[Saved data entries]
***
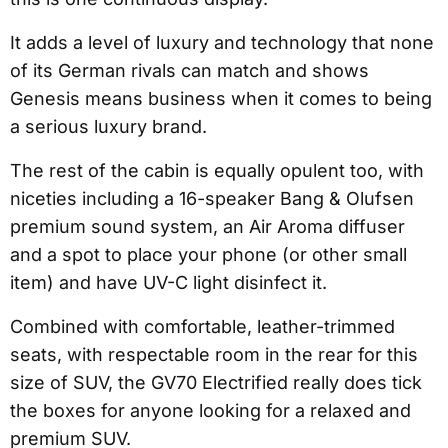
It adds a level of luxury and technology that none
of its German rivals can match and shows
Genesis means business when it comes to being
a serious luxury brand.
The rest of the cabin is equally opulent too, with
niceties including a 16-speaker Bang & Olufsen
premium sound system, an Air Aroma diffuser
and a spot to place your phone (or other small
item) and have UV-C light disinfect it.
Combined with comfortable, leather-trimmed
seats, with respectable room in the rear for this
size of SUV, the GV70 Electrified really does tick
the boxes for anyone looking for a relaxed and
premium SUV.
***
What to work on> Select every line above that contains the word "premium", and copy it.

Result for this task>
premium sound system, an Air Aroma diffuser
premium SUV.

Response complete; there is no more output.